For another example, on the question of whether the Japanese Army perform experiments on human beings in its research on germ and chemical warfare in Northeast China, one can look at the reports filed by the Japanese researchers involved to their superiors and to the Tokyo headquarters in addition to survivor accounts. For still another example, on the question of whether the “comfort women” volunteered, as claimed by some Japanese, or were forced into sexual slavery, no time should be wasted to interview the survivors, who must be already in their nineties, and their families, but also former Japanese soldiers, the recruiters of the “comfort women” for the Japanese Army, and the former members of the medical corps of the Japanese Army. The Japanese Army is well known for keeping good and complete records. These records would shed light on what happened, if they have not been destroyed already.
The objective of this exercise is not to assign blame, not to seek compensation and not to punish anyone. The objective is to simply discover the whole truth, and to record it in the history books of all the countries in the World, so that these atrocities will never happen again.

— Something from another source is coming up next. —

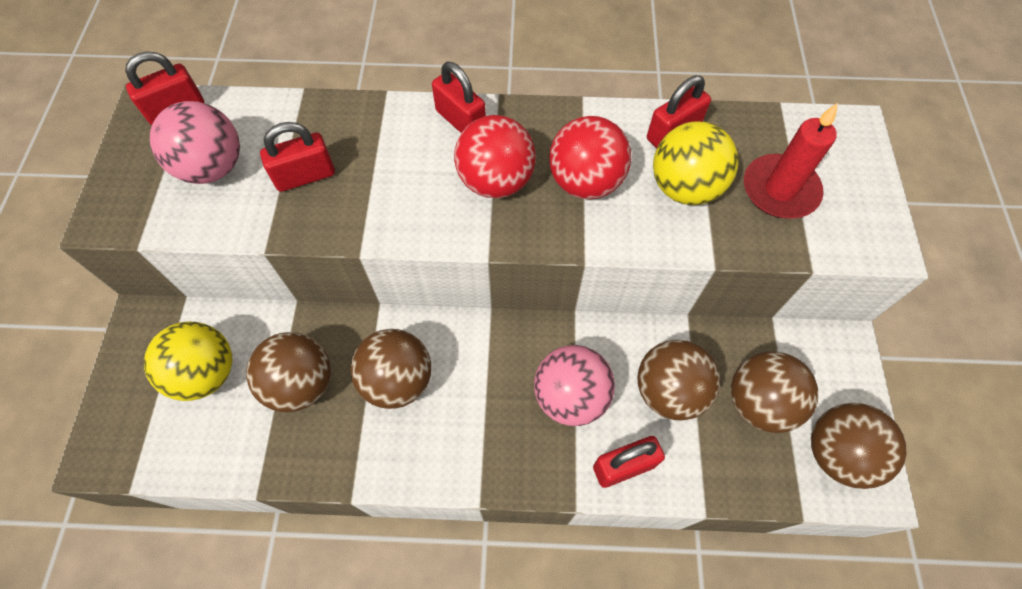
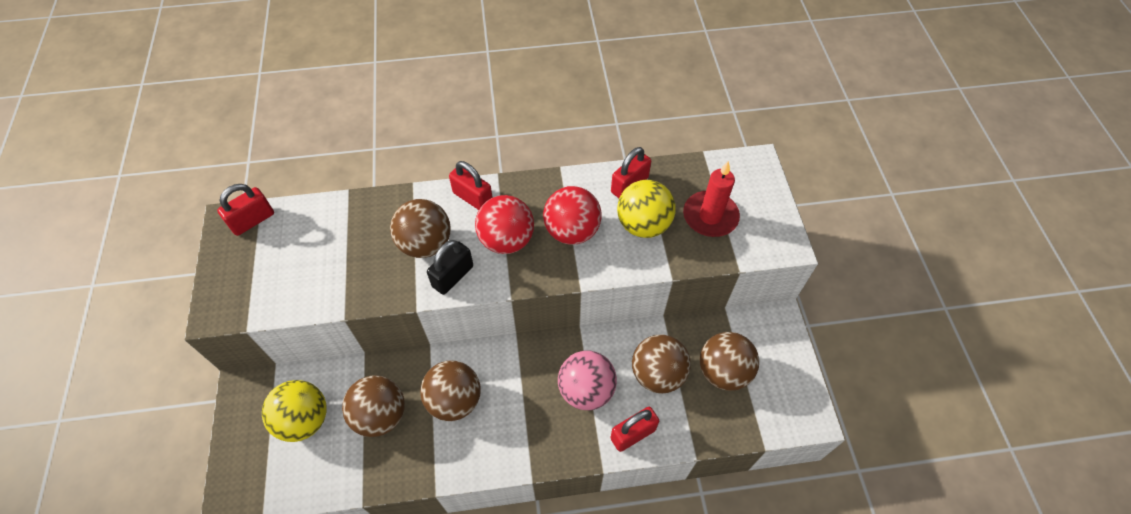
camera: 10 degrees left, 5 degrees down
(213, 167) = (291, 261): pink ball -> none
(305, 176) = (363, 257): red padlock -> none
(416, 218) = (453, 276): none -> black padlock
(837, 453) = (782, 398): brown ball -> brown ball (425, 244)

While a civilised nation may or may not be able to completely prevent its army from committing atrocities (The Mylai massacre in Vietnam and the Abu Ghraib prison in Iraq would come to mind), it would not shirk from the responsibility of confronting the facts no matter how painful, prosecuting those criminally responsible, and trying to right the wrongs, as the United States did in both of the cases mentioned here. The U.S. is held in greater honour and respect in the World because it acknowledged its shortcomings instead of covering them up. I firmly believe that Japan can live up to the responsibilities of a civilised nation. The World, including Japan itself, does not need more apologies from Japan, just more truth.